Malgré la récente résurrection du cybergang Emotet après le démantèlement de son réseau de zombies au début de l’année dernière, l’ancien « malware le plus dangereux du monde » est resté relativement calme. Actuellement, Emotet ne joue plus un rôle important dans l’actualité des ransomwares. Cela pourrait changer : Hier soir, mercredi, les réseaux de zombies d’Emotet ont connu une forte augmentation du nombre de spams avec des pièces jointes malveillantes.

Les lanceurs de spam

Les chercheurs de Cryptolaemus ont observé une augmentation extrême du nombre de spams provenant des nouveaux réseaux de zombies d’Emotet. Les exploitants de réseaux de zombies utilisent pour cela les astuces d’ingénierie sociale déjà connues : Au moins une partie des e-mails ressemble à une réponse apparente d’un expéditeur connu. Avec une pièce jointe de type fichier Office que les destinataires sont priés d’ouvrir.

Cryptolaemus écrit que les courriels d’appât sont rédigés en plusieurs langues. Comme fichiers joints, ils ont trouvé aussi bien des feuilles de calcul Excel directement attachées que des archives ZIP protégées par mot de passe – une tentative de passer les filtres de messagerie.

A l’ouverture des fichiers Excel, il est demandé de cliquer sur « Activer le contenu », ce qui permet d’exécuter des macros. Celles-ci téléchargent ensuite d’autres codes malveillants depuis Internet et infectent le système. Pour dissimuler les adresses IP aux filtres ou aux logiciels antivirus, elles sont indiquées en notation octale et non décimale – par exemple 0177.0.0.01 au lieu de 127.0.0.1.

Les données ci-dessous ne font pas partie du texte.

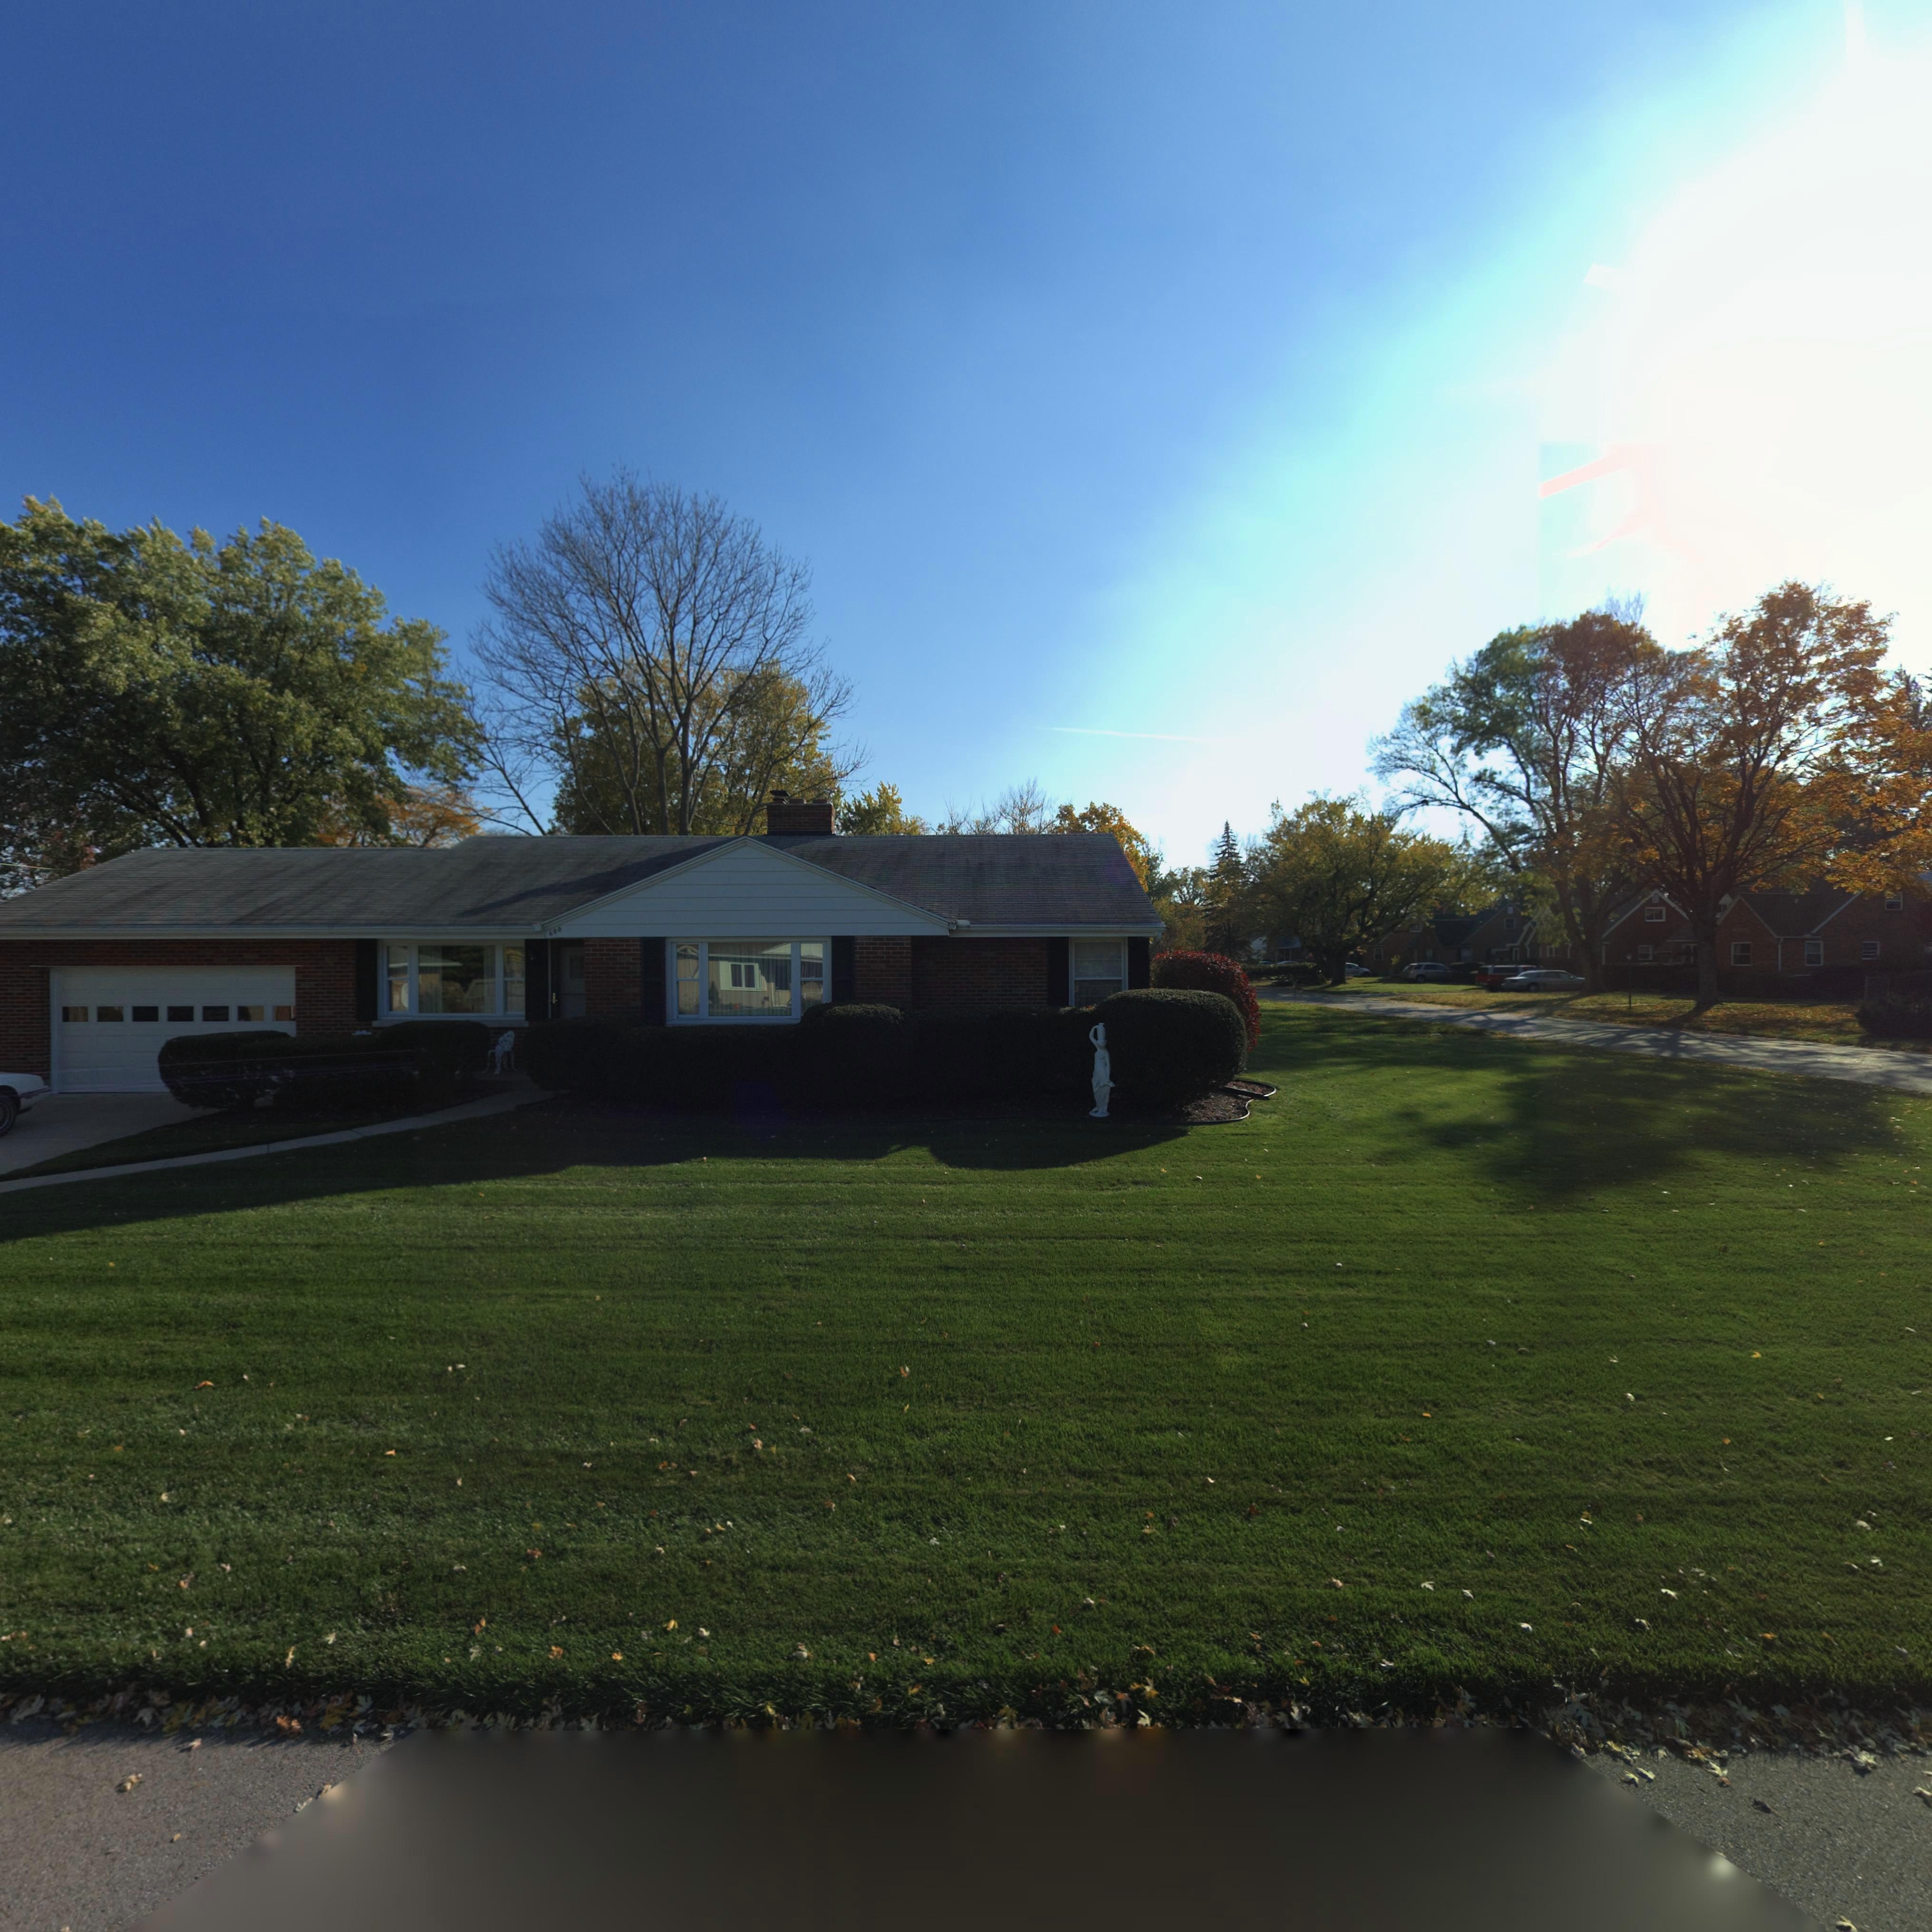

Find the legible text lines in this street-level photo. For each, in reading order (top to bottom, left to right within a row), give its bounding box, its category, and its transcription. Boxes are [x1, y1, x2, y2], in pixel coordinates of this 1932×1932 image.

[548, 925, 563, 937] StreetNumber: 600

L’utilisateur de Twitter neoxmorpheus a posté des captures d’écran de tels e-mails Emotet.

Tentative de retour

Le gang Emotet tente apparemment de faire son retour. Mais il est peu probable qu’Emotet parvienne à reconquérir sa position prépondérante dans le domaine des ransomwares. Car ce n’est pas comme si les autres criminels n’avaient fait qu’attendre leur retour, bien au contraire. D’autres gangs ont rapidement comblé les lacunes apparues dans le réseau d’approvisionnement de l’infrastructure cybercriminelle. La concurrence a rattrapé son retard depuis longtemps et a même fait des progrès dans de nombreux domaines.

Malgré tout, c’est le bon moment pour rappeler qu’il faut utiliser les pièces jointes aux e-mails et notamment les fichiers Office en toute sécurité. En effet, les e-mails Emotet ont parfois un aspect trompeur et peuvent induire en erreur les utilisateurs non préparés. En outre, les administrateurs peuvent bloquer les adresses régulièrement mises à jour des serveurs Command&Control à l’aide de la liste de Feodo-Tracker, par exemple dans les pare-feux de périmètre, afin qu’une attaque potentielle déclenche au moins une alarme.